都築:実習室も改装されて綺麗になりましたし、最新の設備が整っていると思います。また、学生の評価の方法もずいぶん変わりました。逆に、教員と学生の距離がすごく近いというのは昔から変わっていませんね。今は、同窓生の2世も入学する時代になって、同窓会の結束もますます強くなっています。学生と教員や、同窓生の結束が強いというは、福歯大のいい伝統だと思います。
――評価法の変化というのは、具体的にどのようなことですか?
都築:たくさんありますが、最近導入されたiPadを使用した臨床実習評価システムはとても効果的だと思います。このシステムの導入により、自分が学生のころと比べて実習の際の目標が明確になったと思います。臨床の現場における一つ一つの課程がどのような到達目標のために必要かということが、学生にも教員にも明確に分かるようになりました。
――どういうシステムなんですか?
都築:文科省のモデルコアカリキュラムに基づいて評価項目を設定し、同意が得られた患者さんにお願いして診療をさせていただき、指導医が横について、各項目の達成度を判断します。それをリアルタイムにiPadに入力をするというシステムです。学生も、自分の到達度をネット上で随時確認できるため、モチベーションも上がっているようです。
――教育のご担当は?
都築:おもに4年生の基礎実習と5年生の登院実習です。基礎実習では、全部床義歯と部分床義歯の作製を行います。
熱心な指導に学生も真剣
――実際の診療では、入れ歯の作成はほとんど歯科技工士さんにお願いしますよね。でも、学生が入れ歯の作製実習をしなくてはいけないのはなぜですか?

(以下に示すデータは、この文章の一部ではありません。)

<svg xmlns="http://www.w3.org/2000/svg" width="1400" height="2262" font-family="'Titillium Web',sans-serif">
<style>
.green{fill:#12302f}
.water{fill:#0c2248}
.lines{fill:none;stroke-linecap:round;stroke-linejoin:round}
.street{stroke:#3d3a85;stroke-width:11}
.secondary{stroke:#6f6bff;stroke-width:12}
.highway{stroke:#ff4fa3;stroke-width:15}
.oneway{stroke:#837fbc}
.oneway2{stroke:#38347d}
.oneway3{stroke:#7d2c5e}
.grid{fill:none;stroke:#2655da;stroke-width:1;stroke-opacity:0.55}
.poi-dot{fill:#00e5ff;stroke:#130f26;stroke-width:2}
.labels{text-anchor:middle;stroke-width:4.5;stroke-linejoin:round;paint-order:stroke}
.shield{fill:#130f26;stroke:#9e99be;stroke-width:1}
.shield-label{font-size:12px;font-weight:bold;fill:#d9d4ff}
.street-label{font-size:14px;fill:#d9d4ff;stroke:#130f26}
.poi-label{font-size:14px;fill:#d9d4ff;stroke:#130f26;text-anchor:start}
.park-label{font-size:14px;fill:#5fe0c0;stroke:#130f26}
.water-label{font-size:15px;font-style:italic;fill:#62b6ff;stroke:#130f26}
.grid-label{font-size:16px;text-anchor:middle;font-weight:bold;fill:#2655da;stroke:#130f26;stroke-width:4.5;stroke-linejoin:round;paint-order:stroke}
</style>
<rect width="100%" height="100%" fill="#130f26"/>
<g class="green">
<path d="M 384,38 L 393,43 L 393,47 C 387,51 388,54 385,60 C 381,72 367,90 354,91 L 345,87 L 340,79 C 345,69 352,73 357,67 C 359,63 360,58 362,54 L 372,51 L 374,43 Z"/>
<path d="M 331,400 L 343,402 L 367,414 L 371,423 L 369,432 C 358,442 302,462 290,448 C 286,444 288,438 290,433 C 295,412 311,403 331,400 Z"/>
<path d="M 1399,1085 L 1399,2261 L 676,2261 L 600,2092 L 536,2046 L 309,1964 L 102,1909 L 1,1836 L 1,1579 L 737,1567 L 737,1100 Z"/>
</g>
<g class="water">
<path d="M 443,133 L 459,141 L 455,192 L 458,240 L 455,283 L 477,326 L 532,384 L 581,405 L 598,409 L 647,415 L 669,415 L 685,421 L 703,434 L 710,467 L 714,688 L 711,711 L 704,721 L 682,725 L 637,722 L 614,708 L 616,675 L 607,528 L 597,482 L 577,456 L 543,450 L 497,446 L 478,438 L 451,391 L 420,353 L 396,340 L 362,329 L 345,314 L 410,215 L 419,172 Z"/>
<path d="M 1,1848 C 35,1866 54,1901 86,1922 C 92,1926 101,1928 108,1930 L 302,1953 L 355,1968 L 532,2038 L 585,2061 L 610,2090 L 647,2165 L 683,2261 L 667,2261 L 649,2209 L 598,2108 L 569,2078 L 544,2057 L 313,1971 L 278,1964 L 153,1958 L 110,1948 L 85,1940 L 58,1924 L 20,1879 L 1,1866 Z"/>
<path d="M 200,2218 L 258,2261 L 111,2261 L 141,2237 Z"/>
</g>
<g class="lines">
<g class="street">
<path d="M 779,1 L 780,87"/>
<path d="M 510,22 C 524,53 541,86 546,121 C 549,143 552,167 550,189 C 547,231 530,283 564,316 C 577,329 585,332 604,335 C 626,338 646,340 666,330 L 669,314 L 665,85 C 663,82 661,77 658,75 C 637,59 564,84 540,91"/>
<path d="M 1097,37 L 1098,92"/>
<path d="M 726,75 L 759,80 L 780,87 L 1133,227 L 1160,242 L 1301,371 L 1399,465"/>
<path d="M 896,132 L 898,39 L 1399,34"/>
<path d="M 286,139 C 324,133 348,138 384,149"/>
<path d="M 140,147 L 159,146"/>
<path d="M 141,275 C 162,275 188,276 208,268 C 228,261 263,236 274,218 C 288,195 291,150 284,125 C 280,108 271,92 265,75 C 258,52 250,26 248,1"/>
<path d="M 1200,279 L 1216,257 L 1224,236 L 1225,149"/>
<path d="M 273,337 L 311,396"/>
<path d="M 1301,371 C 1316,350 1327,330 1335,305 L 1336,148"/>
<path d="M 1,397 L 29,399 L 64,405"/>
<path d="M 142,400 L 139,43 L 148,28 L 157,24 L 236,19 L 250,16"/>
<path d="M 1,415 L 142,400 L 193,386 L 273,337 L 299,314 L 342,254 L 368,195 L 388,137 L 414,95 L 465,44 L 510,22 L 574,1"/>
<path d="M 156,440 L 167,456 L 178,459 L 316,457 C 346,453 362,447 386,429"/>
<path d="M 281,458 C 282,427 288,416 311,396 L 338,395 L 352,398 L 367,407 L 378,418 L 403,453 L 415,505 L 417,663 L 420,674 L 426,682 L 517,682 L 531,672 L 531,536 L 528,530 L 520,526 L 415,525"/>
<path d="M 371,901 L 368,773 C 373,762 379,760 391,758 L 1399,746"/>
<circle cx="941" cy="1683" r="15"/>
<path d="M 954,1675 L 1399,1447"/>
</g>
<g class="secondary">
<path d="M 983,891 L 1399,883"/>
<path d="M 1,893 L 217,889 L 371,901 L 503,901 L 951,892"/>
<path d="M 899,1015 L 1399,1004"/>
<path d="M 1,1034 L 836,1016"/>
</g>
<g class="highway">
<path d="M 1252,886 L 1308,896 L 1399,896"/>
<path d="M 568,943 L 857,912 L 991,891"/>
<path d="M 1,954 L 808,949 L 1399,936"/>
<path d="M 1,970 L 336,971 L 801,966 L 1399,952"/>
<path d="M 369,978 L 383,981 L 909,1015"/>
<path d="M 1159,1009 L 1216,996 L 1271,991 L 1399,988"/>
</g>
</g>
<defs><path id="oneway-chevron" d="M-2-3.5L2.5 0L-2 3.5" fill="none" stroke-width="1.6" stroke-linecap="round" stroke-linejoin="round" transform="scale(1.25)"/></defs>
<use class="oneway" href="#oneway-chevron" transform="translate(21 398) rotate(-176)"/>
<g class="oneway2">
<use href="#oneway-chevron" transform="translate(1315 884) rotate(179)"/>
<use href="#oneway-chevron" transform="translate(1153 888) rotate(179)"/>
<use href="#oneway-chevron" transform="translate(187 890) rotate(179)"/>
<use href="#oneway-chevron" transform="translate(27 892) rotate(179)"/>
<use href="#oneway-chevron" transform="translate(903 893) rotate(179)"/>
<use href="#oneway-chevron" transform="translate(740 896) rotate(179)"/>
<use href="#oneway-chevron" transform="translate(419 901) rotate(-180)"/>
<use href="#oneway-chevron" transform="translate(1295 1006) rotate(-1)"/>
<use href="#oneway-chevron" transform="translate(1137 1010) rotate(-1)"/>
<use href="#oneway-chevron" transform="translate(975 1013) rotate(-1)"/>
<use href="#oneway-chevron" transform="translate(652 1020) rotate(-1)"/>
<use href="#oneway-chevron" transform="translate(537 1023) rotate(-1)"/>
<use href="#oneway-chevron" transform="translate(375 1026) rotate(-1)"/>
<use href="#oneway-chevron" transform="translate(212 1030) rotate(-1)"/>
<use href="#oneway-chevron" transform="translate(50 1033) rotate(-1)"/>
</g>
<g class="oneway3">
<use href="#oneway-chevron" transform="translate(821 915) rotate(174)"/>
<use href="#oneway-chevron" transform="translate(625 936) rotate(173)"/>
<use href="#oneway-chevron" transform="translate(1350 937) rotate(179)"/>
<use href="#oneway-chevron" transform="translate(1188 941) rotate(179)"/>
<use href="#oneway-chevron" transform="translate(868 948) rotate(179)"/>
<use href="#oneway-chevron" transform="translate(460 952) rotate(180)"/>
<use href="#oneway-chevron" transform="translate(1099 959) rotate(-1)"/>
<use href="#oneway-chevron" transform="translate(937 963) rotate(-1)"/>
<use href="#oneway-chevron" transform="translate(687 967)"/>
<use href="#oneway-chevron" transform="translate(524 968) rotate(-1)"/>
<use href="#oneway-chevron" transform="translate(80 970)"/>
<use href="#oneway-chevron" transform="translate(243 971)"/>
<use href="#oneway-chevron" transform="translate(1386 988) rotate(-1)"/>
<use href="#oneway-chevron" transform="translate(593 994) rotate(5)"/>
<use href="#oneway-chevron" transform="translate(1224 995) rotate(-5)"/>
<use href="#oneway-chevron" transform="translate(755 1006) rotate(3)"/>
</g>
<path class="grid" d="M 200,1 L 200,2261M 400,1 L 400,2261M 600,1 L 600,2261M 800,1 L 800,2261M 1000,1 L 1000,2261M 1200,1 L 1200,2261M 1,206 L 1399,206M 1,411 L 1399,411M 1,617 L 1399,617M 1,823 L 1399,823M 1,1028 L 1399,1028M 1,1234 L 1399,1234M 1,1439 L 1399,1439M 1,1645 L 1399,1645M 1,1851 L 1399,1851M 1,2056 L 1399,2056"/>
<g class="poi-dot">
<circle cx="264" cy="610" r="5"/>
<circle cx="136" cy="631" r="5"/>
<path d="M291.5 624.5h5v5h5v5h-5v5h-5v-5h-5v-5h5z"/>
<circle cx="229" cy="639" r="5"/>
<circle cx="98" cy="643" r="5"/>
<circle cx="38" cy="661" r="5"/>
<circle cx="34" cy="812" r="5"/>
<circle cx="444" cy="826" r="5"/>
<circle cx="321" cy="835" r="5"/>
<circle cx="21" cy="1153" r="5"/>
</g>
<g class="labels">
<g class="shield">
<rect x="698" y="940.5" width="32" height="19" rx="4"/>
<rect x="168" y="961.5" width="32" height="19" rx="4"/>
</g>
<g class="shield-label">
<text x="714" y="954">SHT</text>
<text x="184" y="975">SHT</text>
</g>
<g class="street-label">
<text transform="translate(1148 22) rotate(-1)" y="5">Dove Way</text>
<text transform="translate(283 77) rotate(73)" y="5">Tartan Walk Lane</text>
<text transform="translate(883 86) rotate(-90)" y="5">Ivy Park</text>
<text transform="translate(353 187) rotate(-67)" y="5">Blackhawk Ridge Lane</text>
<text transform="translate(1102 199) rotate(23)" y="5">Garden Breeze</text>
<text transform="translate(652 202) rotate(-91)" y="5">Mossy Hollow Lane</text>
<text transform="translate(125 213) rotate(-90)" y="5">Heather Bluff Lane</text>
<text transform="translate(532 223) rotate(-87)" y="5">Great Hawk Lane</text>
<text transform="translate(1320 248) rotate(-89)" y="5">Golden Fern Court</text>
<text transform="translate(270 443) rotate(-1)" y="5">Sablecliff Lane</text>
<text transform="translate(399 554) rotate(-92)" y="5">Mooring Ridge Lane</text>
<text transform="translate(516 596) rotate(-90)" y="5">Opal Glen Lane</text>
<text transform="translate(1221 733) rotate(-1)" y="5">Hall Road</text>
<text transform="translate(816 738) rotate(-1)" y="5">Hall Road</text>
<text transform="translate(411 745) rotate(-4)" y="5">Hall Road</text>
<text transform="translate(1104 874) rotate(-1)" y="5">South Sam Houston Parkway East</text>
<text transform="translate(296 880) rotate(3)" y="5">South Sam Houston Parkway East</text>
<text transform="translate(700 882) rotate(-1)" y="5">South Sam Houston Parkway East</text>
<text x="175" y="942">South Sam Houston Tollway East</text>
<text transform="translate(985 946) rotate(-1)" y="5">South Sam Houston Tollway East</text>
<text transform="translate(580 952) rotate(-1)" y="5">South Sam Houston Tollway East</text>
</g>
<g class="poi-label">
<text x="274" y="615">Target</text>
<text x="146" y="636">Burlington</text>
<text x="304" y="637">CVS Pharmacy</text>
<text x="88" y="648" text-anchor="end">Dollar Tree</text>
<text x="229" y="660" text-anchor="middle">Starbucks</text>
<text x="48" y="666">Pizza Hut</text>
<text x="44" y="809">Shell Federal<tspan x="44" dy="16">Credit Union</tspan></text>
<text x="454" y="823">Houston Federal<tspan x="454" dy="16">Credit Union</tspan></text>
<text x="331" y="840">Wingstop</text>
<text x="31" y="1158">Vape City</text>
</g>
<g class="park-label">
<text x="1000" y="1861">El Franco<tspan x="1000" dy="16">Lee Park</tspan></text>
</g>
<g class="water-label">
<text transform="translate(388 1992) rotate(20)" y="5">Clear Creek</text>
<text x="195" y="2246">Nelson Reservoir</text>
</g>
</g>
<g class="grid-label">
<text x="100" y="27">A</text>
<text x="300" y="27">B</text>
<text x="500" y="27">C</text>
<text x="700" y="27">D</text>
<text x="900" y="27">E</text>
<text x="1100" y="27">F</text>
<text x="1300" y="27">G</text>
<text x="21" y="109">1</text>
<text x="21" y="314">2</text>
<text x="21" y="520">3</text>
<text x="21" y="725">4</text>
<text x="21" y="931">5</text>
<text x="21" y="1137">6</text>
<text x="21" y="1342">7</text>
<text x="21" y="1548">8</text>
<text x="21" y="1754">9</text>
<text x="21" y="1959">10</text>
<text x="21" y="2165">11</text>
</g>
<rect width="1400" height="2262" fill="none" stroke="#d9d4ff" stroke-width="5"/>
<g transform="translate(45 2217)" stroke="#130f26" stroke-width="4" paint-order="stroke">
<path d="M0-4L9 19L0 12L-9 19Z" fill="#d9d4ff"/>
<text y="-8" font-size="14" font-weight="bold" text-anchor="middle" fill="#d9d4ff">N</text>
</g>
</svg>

都築:患者さんは入れ歯と長く付き合っていくことになります。入れ歯はプラスチックなので変化はありませんが、患者さんの体は常に変化していますので、歯科医師にはその変化への対応力も求められます。でもそれは、歯科医師一人の力では限界があるんですね。今の補綴物というのはすごくクオリティーが高くて、訓練を積んだ人でないと作れないようなものばかりです。一回でも補綴物を作った経験がないと、歯科技工士さん達の気持ちが分からないし、話ができません。同じ目線で話ができるようになるためには、補綴物の作製を経験する必要があるのです。ホームドクターとして長く患者さんのお口の健康管理をしていくためには、チーム医療の大切さも知る必要があります。そういった意味でも、補綴実習はとても大事です。将来歯科医師になったとき、歯科技工士さんと一緒に仕事をしていくうえで、とても重要な実習だと思います。
――最後に、先生が学生を指導する際に心がけていることを教えてください。
都築:僕は、福岡歯科大学が大好きなんです。その大好きな母校で働けるということは、すごく誇りです。今は学生を指導する立場にありますが、同じ場所で教えられる立場にいたので、学生の気持ちがよくわかります。自分が学生時代に受けてよかった教育を学生にするように心がけています。
――本日は、お忙しい中ありがとうございました。